BEGIN Records provided
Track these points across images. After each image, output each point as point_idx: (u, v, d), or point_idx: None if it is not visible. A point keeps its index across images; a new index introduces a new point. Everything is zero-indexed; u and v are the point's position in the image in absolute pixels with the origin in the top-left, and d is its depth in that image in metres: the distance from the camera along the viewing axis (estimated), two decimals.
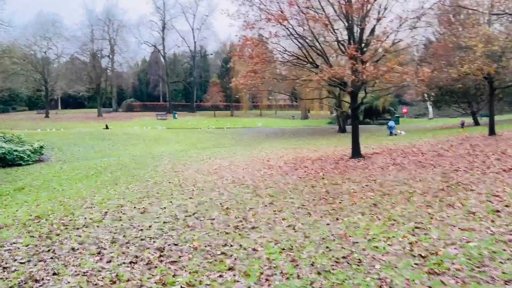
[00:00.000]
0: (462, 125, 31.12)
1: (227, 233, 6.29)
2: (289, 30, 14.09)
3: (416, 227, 5.36)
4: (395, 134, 29.36)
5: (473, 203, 6.41)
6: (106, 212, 8.90)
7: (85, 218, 8.48)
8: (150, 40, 79.04)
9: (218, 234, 6.29)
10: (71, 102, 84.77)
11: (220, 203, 8.79)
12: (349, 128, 38.97)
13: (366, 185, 9.45)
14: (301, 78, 15.75)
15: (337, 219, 6.33)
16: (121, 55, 73.68)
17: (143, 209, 8.91)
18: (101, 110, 63.94)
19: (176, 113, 63.76)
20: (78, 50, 68.06)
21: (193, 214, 7.93)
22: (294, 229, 6.06)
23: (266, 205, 8.13)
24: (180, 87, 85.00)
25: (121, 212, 8.82)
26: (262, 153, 21.81)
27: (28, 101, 79.89)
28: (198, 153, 23.38)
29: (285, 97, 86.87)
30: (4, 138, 23.57)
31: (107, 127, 38.01)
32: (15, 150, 21.04)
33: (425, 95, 30.42)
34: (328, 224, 6.07)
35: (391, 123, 31.16)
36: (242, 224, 6.72)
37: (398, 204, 6.97)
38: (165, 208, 8.82)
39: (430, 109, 54.77)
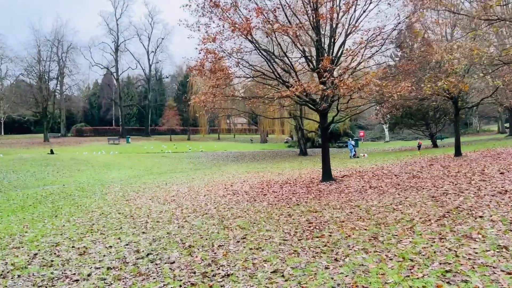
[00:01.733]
0: (419, 147, 31.27)
1: (192, 284, 4.70)
2: (254, 43, 12.97)
3: (446, 271, 4.07)
4: (357, 157, 28.85)
5: (494, 233, 5.27)
6: (35, 254, 7.01)
7: (6, 263, 6.55)
8: (103, 62, 76.27)
9: (180, 286, 4.69)
10: (16, 127, 79.04)
11: (181, 239, 7.16)
12: (310, 151, 38.45)
13: (351, 212, 8.19)
14: (266, 96, 14.59)
15: (336, 259, 4.91)
16: (71, 78, 70.12)
17: (84, 249, 7.10)
18: (47, 135, 59.70)
19: (129, 137, 60.82)
20: (23, 71, 63.89)
21: (147, 255, 6.26)
22: (283, 276, 4.57)
23: (238, 241, 6.60)
24: (134, 111, 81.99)
25: (55, 253, 6.96)
26: (223, 177, 20.29)
27: None
28: (153, 179, 21.47)
29: (244, 121, 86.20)
30: None
31: (52, 152, 34.92)
32: None
33: (384, 117, 30.31)
34: (327, 268, 4.65)
35: (351, 142, 30.69)
36: (212, 270, 5.15)
37: (402, 236, 5.71)
38: (111, 247, 7.06)
39: (387, 132, 55.72)
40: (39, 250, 7.33)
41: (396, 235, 5.77)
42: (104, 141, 57.98)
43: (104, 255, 6.48)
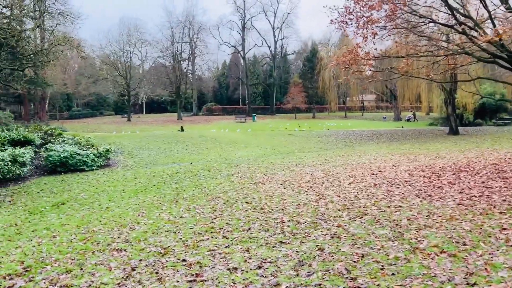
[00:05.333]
0: None
1: None
2: None
3: None
4: None
5: None
6: (133, 269, 4.89)
7: (90, 284, 4.53)
8: (230, 41, 77.33)
9: None
10: (155, 107, 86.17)
11: (347, 269, 4.29)
12: (460, 129, 32.18)
13: None
14: (434, 52, 10.79)
15: None
16: (201, 58, 72.65)
17: (197, 267, 4.75)
18: (181, 114, 62.99)
19: (255, 115, 60.61)
20: (160, 54, 68.17)
21: None
22: None
23: None
24: (259, 89, 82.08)
25: (157, 272, 4.71)
26: (363, 159, 16.92)
27: (115, 106, 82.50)
28: (281, 159, 19.14)
29: (371, 98, 79.74)
30: (71, 140, 21.56)
31: (182, 129, 35.51)
32: (78, 154, 18.53)
33: None
34: None
35: None
36: None
37: None
38: (235, 269, 4.57)
39: None
40: (141, 260, 5.23)
41: None
42: (232, 120, 58.75)
43: None
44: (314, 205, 8.12)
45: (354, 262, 4.47)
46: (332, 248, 5.07)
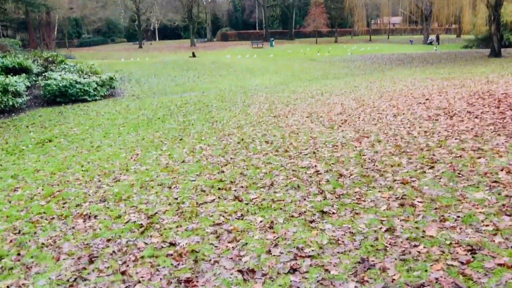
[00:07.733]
0: None
1: None
2: None
3: None
4: None
5: None
6: (91, 260, 3.13)
7: None
8: None
9: None
10: (168, 33, 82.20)
11: (456, 285, 2.41)
12: (503, 51, 28.68)
13: None
14: None
15: None
16: None
17: (189, 270, 2.95)
18: (194, 40, 59.57)
19: (273, 40, 56.81)
20: None
21: None
22: None
23: None
24: (277, 12, 76.64)
25: (123, 272, 2.94)
26: (399, 86, 14.54)
27: (127, 33, 79.09)
28: (304, 87, 16.89)
29: (397, 20, 73.81)
30: (73, 68, 19.57)
31: (193, 55, 32.93)
32: (78, 83, 16.64)
33: None
34: None
35: None
36: None
37: None
38: (252, 272, 2.73)
39: None
40: (109, 240, 3.44)
41: None
42: (248, 45, 55.27)
43: None
44: (356, 146, 6.14)
45: (462, 264, 2.54)
46: (408, 227, 3.13)
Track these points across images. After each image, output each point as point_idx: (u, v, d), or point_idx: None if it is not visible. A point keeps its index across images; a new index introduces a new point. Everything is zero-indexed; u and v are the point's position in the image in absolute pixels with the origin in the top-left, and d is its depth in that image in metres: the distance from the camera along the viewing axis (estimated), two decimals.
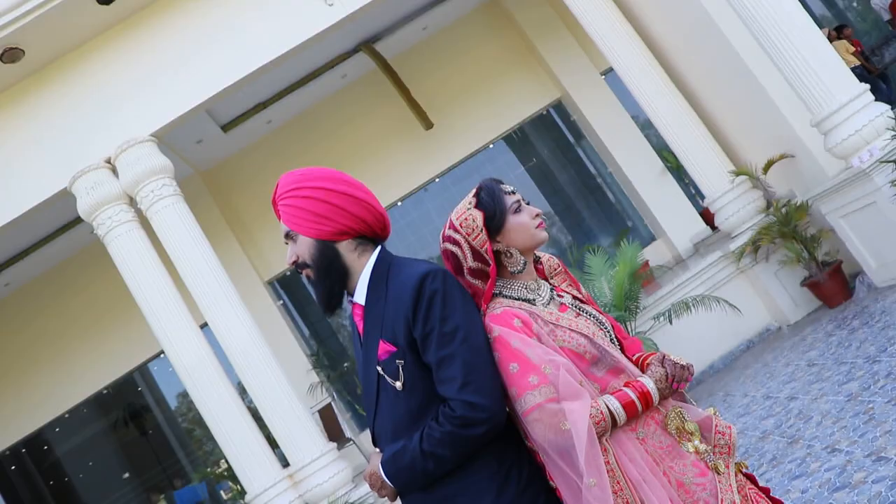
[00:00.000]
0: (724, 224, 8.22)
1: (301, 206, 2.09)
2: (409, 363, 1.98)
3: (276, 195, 2.15)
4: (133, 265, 7.83)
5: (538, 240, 2.14)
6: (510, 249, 2.12)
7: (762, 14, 6.40)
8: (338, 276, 2.11)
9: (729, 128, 8.49)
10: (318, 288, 2.13)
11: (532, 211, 2.15)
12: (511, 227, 2.12)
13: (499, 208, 2.12)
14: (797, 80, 6.48)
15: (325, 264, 2.10)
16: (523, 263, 2.13)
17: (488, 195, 2.13)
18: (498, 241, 2.12)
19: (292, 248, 2.13)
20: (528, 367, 1.92)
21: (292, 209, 2.10)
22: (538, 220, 2.15)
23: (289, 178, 2.15)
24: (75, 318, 11.61)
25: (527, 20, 11.81)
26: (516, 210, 2.14)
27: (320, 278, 2.11)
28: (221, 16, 8.32)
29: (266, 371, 7.71)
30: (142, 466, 13.11)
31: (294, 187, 2.11)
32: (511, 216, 2.12)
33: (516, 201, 2.15)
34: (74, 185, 7.98)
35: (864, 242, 6.71)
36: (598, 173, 12.69)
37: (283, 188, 2.14)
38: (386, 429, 2.05)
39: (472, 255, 2.10)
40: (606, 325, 2.16)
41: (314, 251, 2.10)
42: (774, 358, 6.87)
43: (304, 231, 2.10)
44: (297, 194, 2.10)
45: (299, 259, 2.12)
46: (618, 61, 8.48)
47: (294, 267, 2.14)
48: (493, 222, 2.11)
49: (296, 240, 2.12)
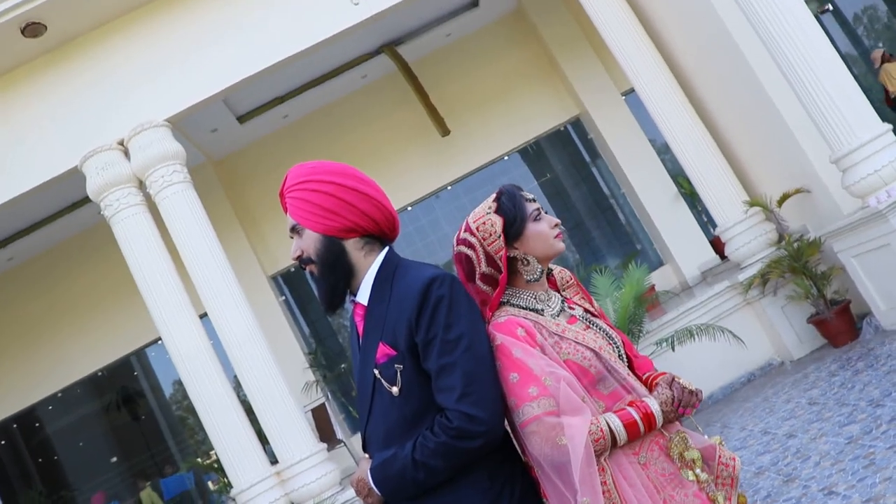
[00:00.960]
0: (735, 254, 8.14)
1: (310, 199, 2.03)
2: (408, 369, 1.91)
3: (285, 187, 2.09)
4: (137, 249, 7.79)
5: (556, 249, 2.10)
6: (527, 257, 2.07)
7: (788, 45, 6.32)
8: (342, 274, 2.05)
9: (746, 157, 8.42)
10: (321, 285, 2.06)
11: (551, 220, 2.11)
12: (530, 234, 2.07)
13: (519, 215, 2.07)
14: (819, 115, 6.39)
15: (331, 261, 2.04)
16: (540, 272, 2.08)
17: (509, 200, 2.09)
18: (515, 248, 2.07)
19: (297, 242, 2.08)
20: (528, 378, 1.86)
21: (300, 202, 2.04)
22: (557, 230, 2.11)
23: (298, 170, 2.09)
24: (77, 297, 11.60)
25: (551, 35, 11.78)
26: (536, 218, 2.09)
27: (324, 275, 2.05)
28: (245, 6, 8.30)
29: (262, 365, 7.65)
30: (131, 451, 13.06)
31: (303, 180, 2.05)
32: (531, 224, 2.08)
33: (536, 209, 2.11)
34: (85, 164, 7.95)
35: (875, 284, 6.63)
36: (611, 193, 12.64)
37: (292, 180, 2.07)
38: (378, 434, 1.99)
39: (485, 260, 2.05)
40: (616, 340, 2.09)
41: (320, 247, 2.04)
42: (775, 393, 6.79)
43: (311, 225, 2.04)
44: (306, 187, 2.04)
45: (304, 254, 2.06)
46: (639, 82, 8.43)
47: (298, 262, 2.09)
48: (513, 229, 2.07)
49: (301, 234, 2.06)
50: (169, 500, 11.99)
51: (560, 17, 11.78)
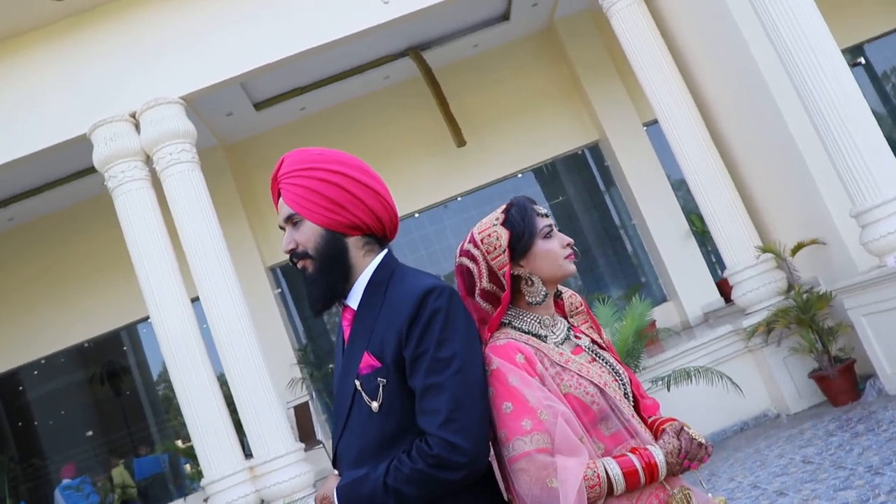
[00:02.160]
0: (741, 299, 7.97)
1: (315, 188, 1.85)
2: (392, 384, 1.74)
3: (281, 172, 1.90)
4: (136, 223, 7.67)
5: (565, 271, 1.92)
6: (532, 277, 1.90)
7: (821, 93, 6.17)
8: (341, 274, 1.86)
9: (763, 201, 8.27)
10: (316, 283, 1.86)
11: (563, 239, 1.93)
12: (538, 252, 1.90)
13: (528, 230, 1.90)
14: (844, 166, 6.24)
15: (331, 258, 1.85)
16: (543, 295, 1.90)
17: (519, 213, 1.92)
18: (521, 265, 1.90)
19: (292, 233, 1.88)
20: (523, 409, 1.68)
21: (302, 190, 1.85)
22: (568, 251, 1.92)
23: (301, 155, 1.91)
24: (73, 265, 11.45)
25: (579, 57, 11.66)
26: (547, 235, 1.91)
27: (322, 273, 1.85)
28: None
29: (248, 356, 7.50)
30: (109, 427, 12.87)
31: (308, 167, 1.87)
32: (540, 241, 1.90)
33: (548, 226, 1.93)
34: (94, 132, 7.84)
35: (884, 346, 6.45)
36: (621, 223, 12.48)
37: (293, 165, 1.89)
38: (350, 450, 1.81)
39: (487, 275, 1.88)
40: (623, 377, 1.91)
41: (321, 242, 1.85)
42: (768, 446, 6.60)
43: (313, 217, 1.85)
44: (311, 175, 1.86)
45: (299, 247, 1.86)
46: (663, 113, 8.29)
47: (290, 255, 1.89)
48: (520, 244, 1.89)
49: (299, 226, 1.87)
50: (140, 479, 11.81)
51: (590, 39, 11.66)
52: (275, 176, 1.92)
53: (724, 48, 7.81)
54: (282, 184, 1.89)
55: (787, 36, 6.25)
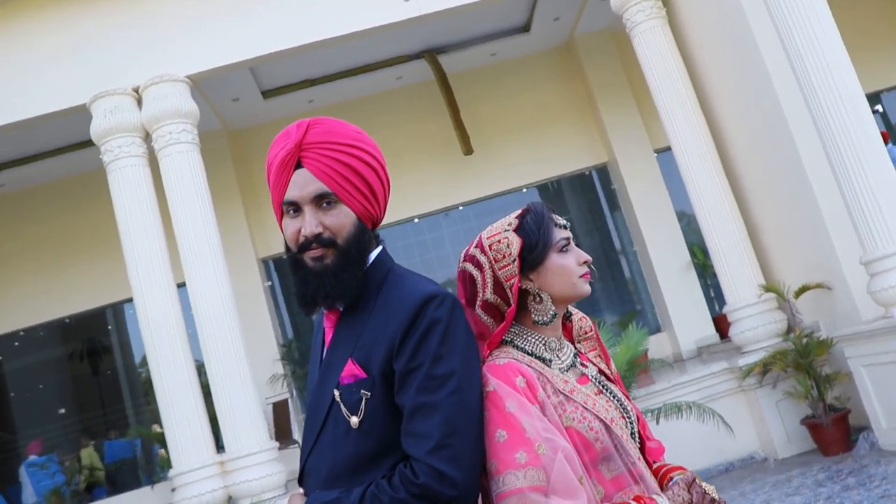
END Records provided
### The task
With the pictures omitted, copy exactly the lines of the listing above starting at the line containing "17: (143, 209, 8.91)" and ending at the line containing "43: (104, 255, 6.48)", both included.

### Expected answer
17: (143, 209, 8.91)
18: (101, 110, 63.94)
19: (176, 113, 63.76)
20: (78, 50, 68.06)
21: (193, 214, 7.93)
22: (294, 229, 6.06)
23: (266, 205, 8.13)
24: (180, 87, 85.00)
25: (121, 212, 8.82)
26: (262, 153, 21.81)
27: (28, 101, 79.89)
28: (198, 153, 23.38)
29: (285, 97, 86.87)
30: (4, 138, 23.57)
31: (107, 127, 38.01)
32: (15, 150, 21.04)
33: (425, 95, 30.42)
34: (328, 224, 6.07)
35: (391, 123, 31.16)
36: (242, 224, 6.72)
37: (398, 204, 6.97)
38: (165, 208, 8.82)
39: (430, 109, 54.77)
[00:01.733]
0: (419, 147, 31.27)
1: (192, 284, 4.70)
2: (254, 43, 12.97)
3: (446, 271, 4.07)
4: (357, 157, 28.85)
5: (494, 233, 5.27)
6: (35, 254, 7.01)
7: (6, 263, 6.55)
8: (103, 62, 76.27)
9: (180, 286, 4.69)
10: (16, 127, 79.04)
11: (181, 239, 7.16)
12: (310, 151, 38.45)
13: (351, 212, 8.19)
14: (266, 96, 14.59)
15: (336, 259, 4.91)
16: (71, 78, 70.12)
17: (84, 249, 7.10)
18: (47, 135, 59.70)
19: (129, 137, 60.82)
20: (23, 71, 63.89)
21: (147, 255, 6.26)
22: (283, 276, 4.57)
23: (238, 241, 6.60)
24: (134, 111, 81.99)
25: (55, 253, 6.96)
26: (223, 177, 20.29)
27: None
28: (153, 179, 21.47)
29: (244, 121, 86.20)
30: None
31: (52, 152, 34.92)
32: None
33: (384, 117, 30.31)
34: (327, 268, 4.65)
35: (351, 142, 30.69)
36: (212, 270, 5.15)
37: (402, 236, 5.71)
38: (111, 247, 7.06)
39: (387, 132, 55.72)
40: (39, 250, 7.33)
41: (396, 235, 5.77)
42: (104, 141, 57.98)
43: (104, 255, 6.48)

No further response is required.